Un système illégitime
Le système actuel, étrangement arrivé au pouvoir en 1999, a perdu sa légitimité juridique depuis 2009, après avoir violé ouvertement la Constitution. Le président Bouteflika a passé deux mandats officiels, comme stipulé par la loi (malgré la fraude électorale qui a été avouée par vainqueur lui-même). Il aurait dû se retirer en avril 2009, mais il a duré dix ans de plus et a apporté plusieurs modifications à la Constitution pour se légaliser, même si ces modifications n’ont pas été approuvées par référendum.
Au cours des dix dernières années, le Pouvoir a été transféré de facto à Saïd Bouteflika, le frère du président élu. Après l’accident vasculaire cérébral du président, en 2013, le Pouvoir a affaibli ou détruit les institutions officielles qui pourraient constituer une menace pour lui. Ainsi le DRS (Département du Renseignement et de la Sécurité) a été démantelé, puis rattaché à la présidence de la République. Il ne s’occupe plus de l’information, de la communication, de la sécurité de l’armée et de certains pouvoirs de police judiciaire.
Les agents du Renseignement qui ont enquêté sur les affaires de corruption ont été évincés d’une manière ou d’une autre. Les hauts fonctionnaires des ministères travaillant pour les services de Renseignement ont été poursuivis et emprisonnés.
Les « hommes de Bouteflika » corrompus n’ont pas été inquiétés, ceux qui étaient accusés ont tous été acquittés (Sonatrach1 et 2, Autoroute est-ouest… entre autres). La direction du Renseignement, qui était chargée d’enquêter sur la corruption et le pillage de fonds publics, a été apurée, les dossiers ont été clos, les responsables ont été acquittés.
L’armée est l’institution la plus sensible du pays : tous ceux qui ne sont pas favorables a une réélection du président Bouteflika ont été démis de leurs fonction, ou mis à la retraite, au motif qu’ils ont atteint les 60 ans. Mais, proche de Saïd Bouteflika, le général Ahmed Gaïd Salah (79 ans) a été promu chef d’état-major.
Cela explique les procès, très médiatisés, intentés à certains officiers généraux et supérieurs, puis leur acquittement. Le but de cette opération était d’intimider les opposants à une présidence à vie. C’était une mise en garde aux opposants. Le Parlement et la presse sont devenus des outils aux mains du Pouvoir.
Un président otage
La dernière fois que le président a parlé à son peuple, c’était en mai 2012. Il a alors déclaré qu’il n’était plus la personne que les gens attendaient. Abdelaziz Bouteflika savait que sa santé commençait à se dégrader. Un an plus tard, il a eu une attaque cérébrale. Il a été hospitalisé au Val-de-Grâce, l’hôpital militaire français, pendant près de 80 jours. N’étant plus apte physiquement et mentalement, l’article 88 de la Constitution stipule que la vacance doit être annoncée, qu’un intérim doit être organisé durant 45 jour, et que l’on doit procéder à l’élection de son successeur.

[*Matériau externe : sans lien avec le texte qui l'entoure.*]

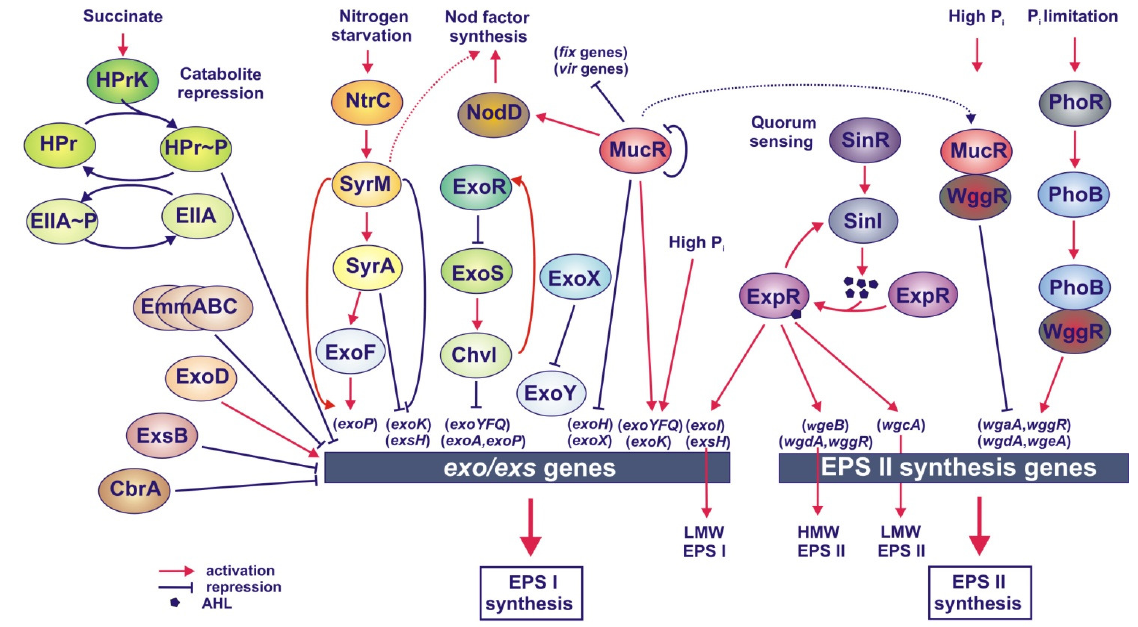
Figure 3. Model of the regulatory network correlating exopolysaccharide production, quorum sensing and catabolite repression in S. meliloti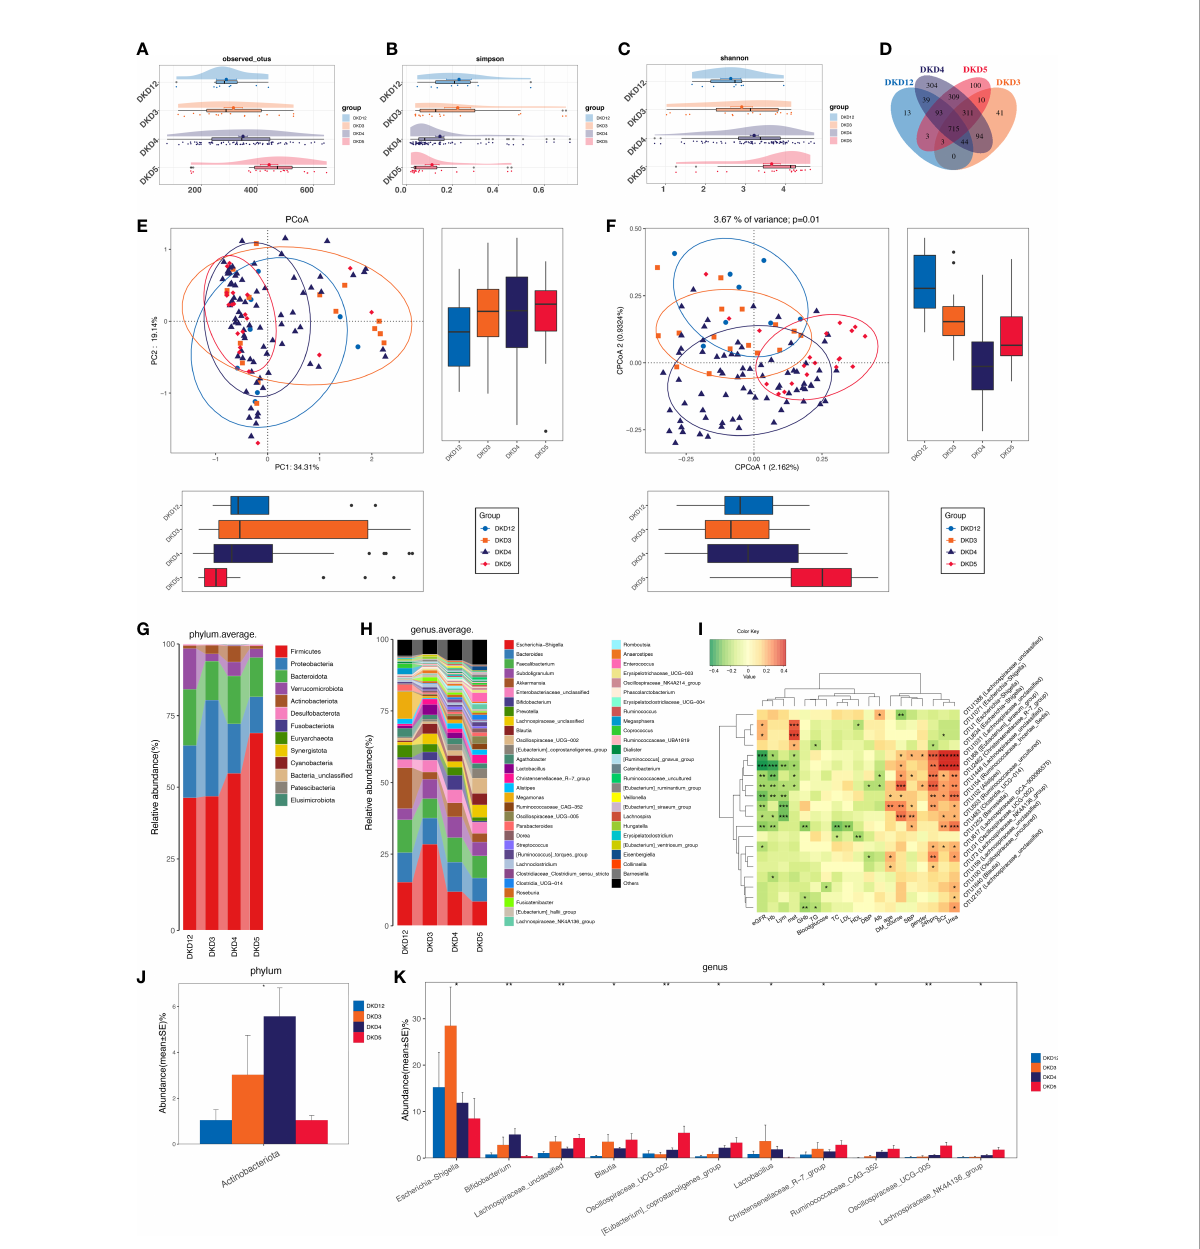
FIGURE 5 Grouping DKD patients (12 DKD 1&2, 26 DKD 3, 112 DKD 4, and 30 DKD 5) based on clinical stages and their analysis of intestinal bacterial diversity and microbial communities ’ alteration during DKD exacerbation and Spearman ’ s correlation analysis between key OTUs and crucial clinical indices. The observed OTUs (A) and Simpson/Shannon indices (B, C) were used to assess a diversity. Venn diagram presented the observed OTUs among four groups (D) . PCoA analysis (E) was measured by Bray – Curtis distance at the I level. CAP analysis (F) was measured by unweighted UniFrac distance. Intestinal microbial composition at the phylum (G) and genus (H) level. Kruskal – Wallis rank-sum test was used to compare and identify signi fi cantly altered bacteria at the phylum (J) or genus (K) level. Only bacteria with gradually increased or decreased abundance between two groups were shown. Spearman ’ s correlation relationship between key altered OTUs and crucial clinical indices were presented as heatmap (I) . PCoA, principal coordinate analysis; PC, principal component, PC1, PC2, and PC3. * p < 0.05, ** p < 0.01, *** p <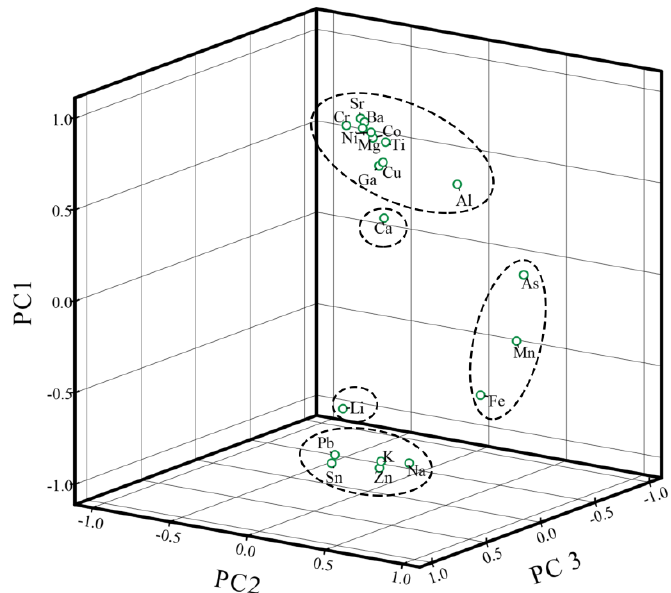
Figure 5. Principal component analysis of 20 metals in volcanic soil and volcanic ash.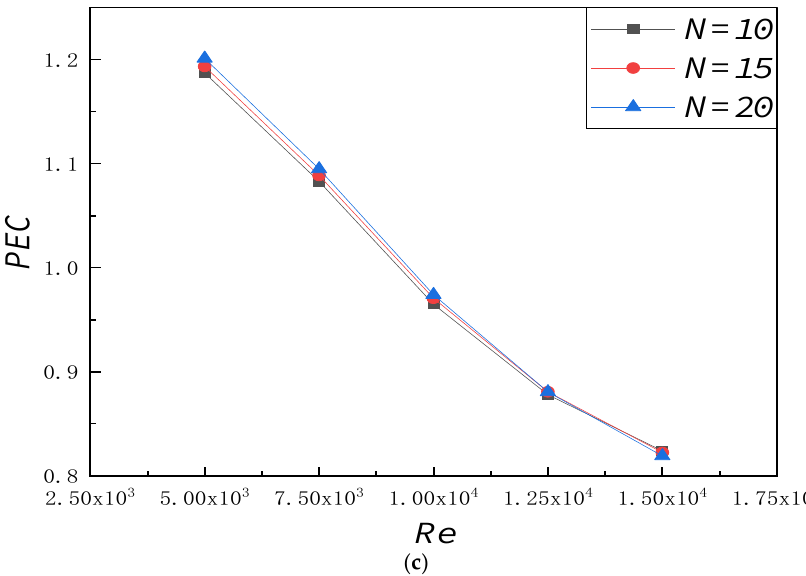
Figure 10. Effect of different factors on heat transfer and flow performance: ( a ) the angle α , ( b ) the height H , ( c ) the number N .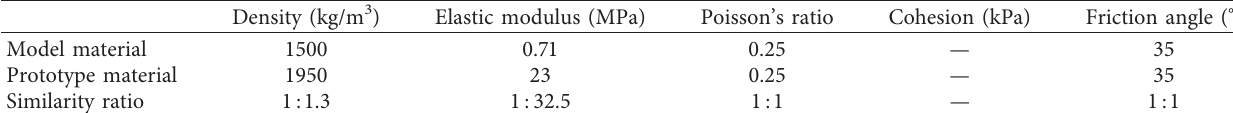
Table 5: Physical parameters of the faults.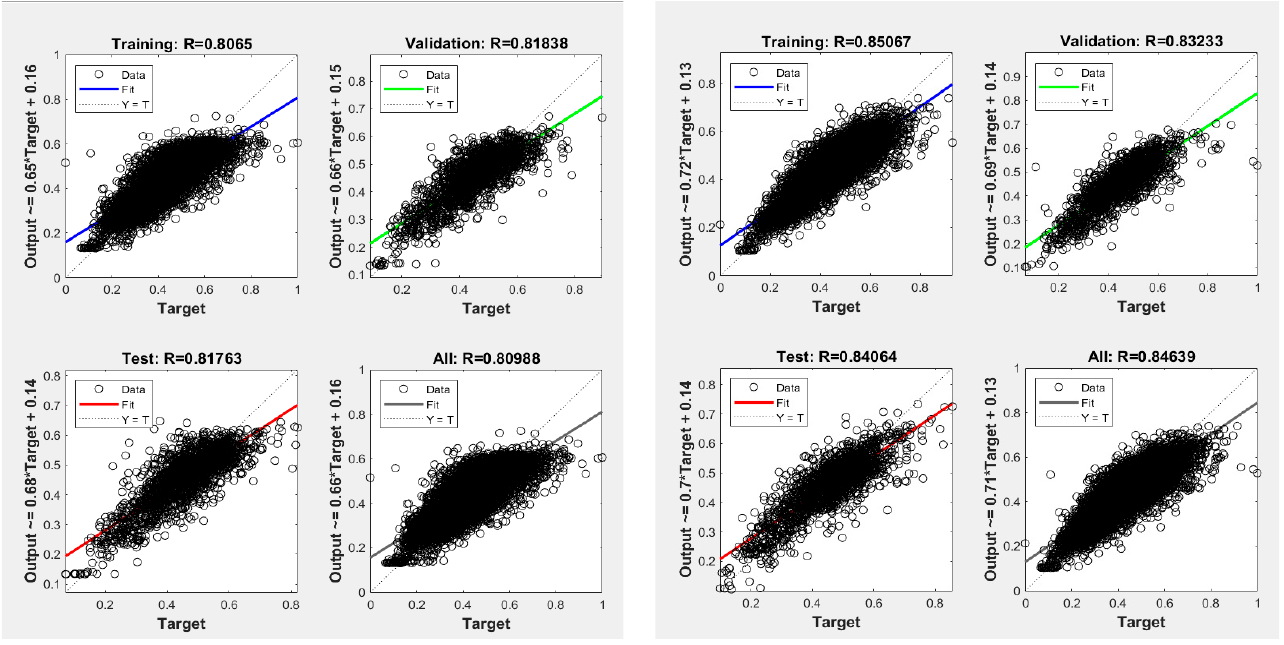
( b ) Residual plot of the night model with the LCZ Figure 13. Night model performance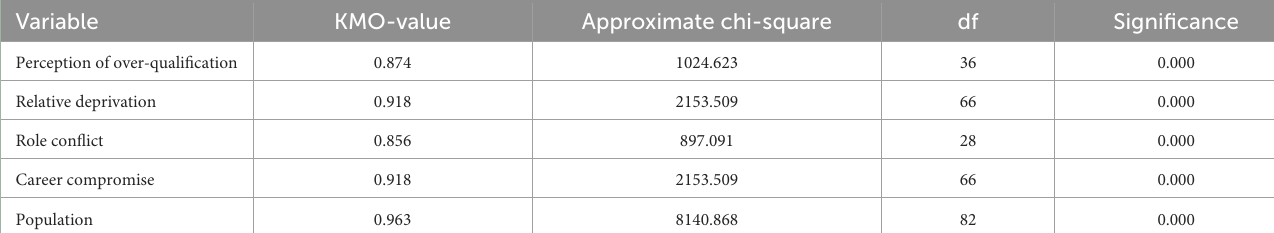
TABLE 3 Validity result analysis.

Des manifestation contre un quatrième mandat, exigeant l’application de l’article 88, ont été réprimées par les forces de police. Rien n’y a fait. Il a continué à occuper ses fonctions. Alors qu’il perdait ses facultés physiques et mentales, il y avait toujours quelqu’un pour parler en son nom.
Encore une fois, en 2014, la Constitution (qui interdit au président de briguer plus de deux mandats consécutifs) a été violée et Abdelaziz Bouteflika a été « élu » président pour la quatrième fois, sans le consentement du peuple. Il a prêté serment, épuisé, incapable de lire.
Depuis son AVC en 2013, les Algériens avaient remarqué que la santé de leur président —que l’on aperçoit très rarement à la télévision— se détériorait de plus en plus : il ne pouvait plus bouger les membres inférieurs, il ne peut plus désormais bouger la tête, ni les bras. Il ne peut pas bouger plus d’une main, sans pouvoir lever la tête pour voir qui le salue ou lui parle. Il est toujours accompagné. Une personne parle et signe en son nom. Au cours des deux dernières années, il s’est totalement éclipsé. Seulement quelques personnalités —dont le président français, Emmanuel Macron— se sont affichés à coté de lui, pour prendre une photo.